Egypt: Too Big, Too Late to Save?

Ancient monuments stand illuminated in the evening at the Temple of Luxor in Luxor, Egypt, on Wednesday, April 24, 2013. Egyp
Ancient monuments stand illuminated in the evening at the Temple of Luxor in Luxor, Egypt, on Wednesday, April 24, 2013. Egypt ranked last in terms of security and safety on the World Economic Forum's 2013 Travel and Tourism Competitiveness Index. Photographer: Shawn Baldwin/Bloomberg via Getty Images

With the world's attention riveted on war-torn Syria, far too little attention has been focused on Egypt's economic woes and their long-term implications for the region. Heavily dependent on food imports for survival, Egypt desperately needs cash, but its foreign currency reserves have been shrinking dramatically and without more external aid, it's difficult to see how Egypt will manage to feed itself.
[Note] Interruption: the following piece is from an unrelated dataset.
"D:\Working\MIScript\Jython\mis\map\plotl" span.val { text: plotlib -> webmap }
In the end, Egypt may be too big and too late to save.

Earlier this month Qatar, Turkey, and Libya pledged a cash infusion of $6.2 billion so that Egypt could continue to purchase wheat, cooking oil, and other staples, but without a continuous flow of aid, it is hard to see how Egypt survives. For several months now Egypt has been attempting to negotiate a $4.8 billion loan from the International Monetary Fund, but Egypt's negotiator just quit, leading outside observers to wonder whether it might take several more months to iron out an agreement with the IMF.

With a population of 82 million, Egypt has more people than Saudi Arabia, Jordan, Palestine, Syria, Lebanon, Libya, and the United Arab Emirates combined. Half or more of Egypt's food, including its wheat, is imported. Egypt is also heavily dependent on diesel imports to transport its food and run its agriculture machinery.
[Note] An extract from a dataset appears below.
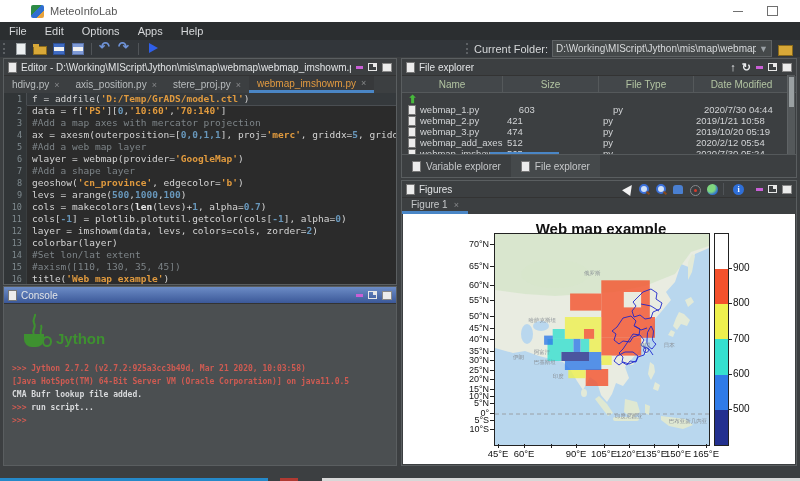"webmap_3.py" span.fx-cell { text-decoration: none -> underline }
For years, Egypt has relied heavily upon tourism to pay the bills, but unless political stability is restored, it has no hope of bringing the tourists back. And without a healthier economy, there's no end in sight to the political unrest.

Egypt's poor and middle class are heavily dependent on government food and fuel subsidies for their economic survival. Believing -- and correctly so -- that the subsidies are wasteful and inefficient, the IMF is insisting that the government agree to trim them. Doing so, however, would almost certainly fuel widespread protests and further undermine the government. It's a colossal Catch 22.
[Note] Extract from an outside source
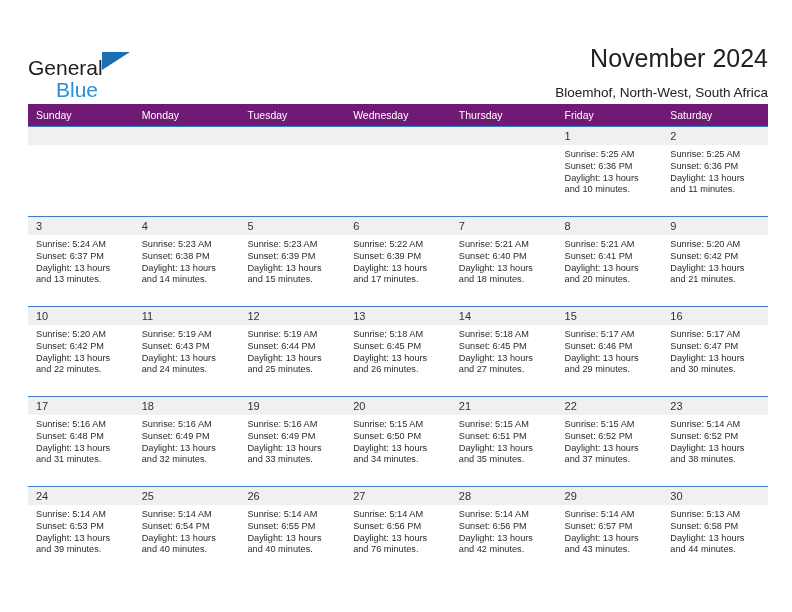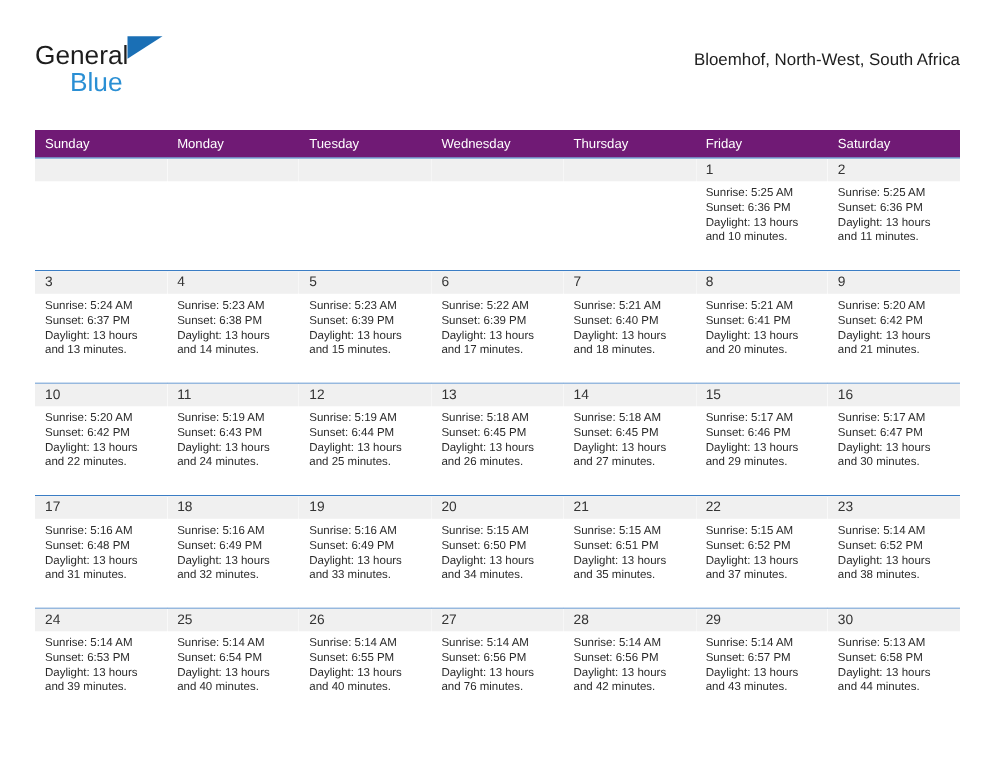"General" .header { align-items: flex-start -> flex-end }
Given sufficient time and aid, Egypt might be able to muddle through for some years to come, but time may be running out and when it does, so will the aid. The IMF is not an international relief agency; it expects its loans to be repaid. Without a reasonable prospect of repayment, the IMF will not extend credit, and neither will many other international lenders.

Egypt is not just food dependent, it is young and poor. One-third of its population is under the age of 15, and, by some estimates, as many as 40 percent of Egyptians are living on less than $2 a day. Egypt's population growth rate, unfortunately, makes it highly unlikely that it will turn the corner on food dependency and poverty anytime soon. In 13 years or less, Egypt's population, currently 82 million, is projected to reach 102 million, and by 2050, 135 million.

Egypt's government is putting up a brave demographic front. Citing the large number of Egyptian young people as a source of potential economic strength, President Morsi hopes that Egypt will soon join the emerging economies of Brazil, Russia, India, China, and South Africa. He recently told an Indian newspaper that, "I am hoping BRICS would one day become E-BRICS where E stands for Egypt." Not likely. It would take a whole lot of education and foreign investment to productively employ Egypt's youth; Egypt is just too big.

If Egypt had curbed corruption, educated more girls, empowered women, and instituted economic reforms two or three decades ago, it might have had a fighting chance of turning its demographic corner and joining the BRICS, but it is getting ever more difficult to stitch together a plausible scenario for Egypt's political and economic recovery. Its food and foreign currency reserves are steadily shrinking; its population and number of unemployed youth are rising, and its political and economic prospects are plummeting.

And Egypt, of course, is not the only country in the region whose long-term prospects appear dim. Syria is a political nightmare. Yemen is a hydrological disaster; Sanaa, its capital city, could run out of water by the end of this decade. Who will ultimately bail these countries out? Not Saudi Arabia; Citigroup Inc. warned last year that the kingdom could be a net oil importer by 2030. Egypt, as one commentator recently put it, may be "too big to save."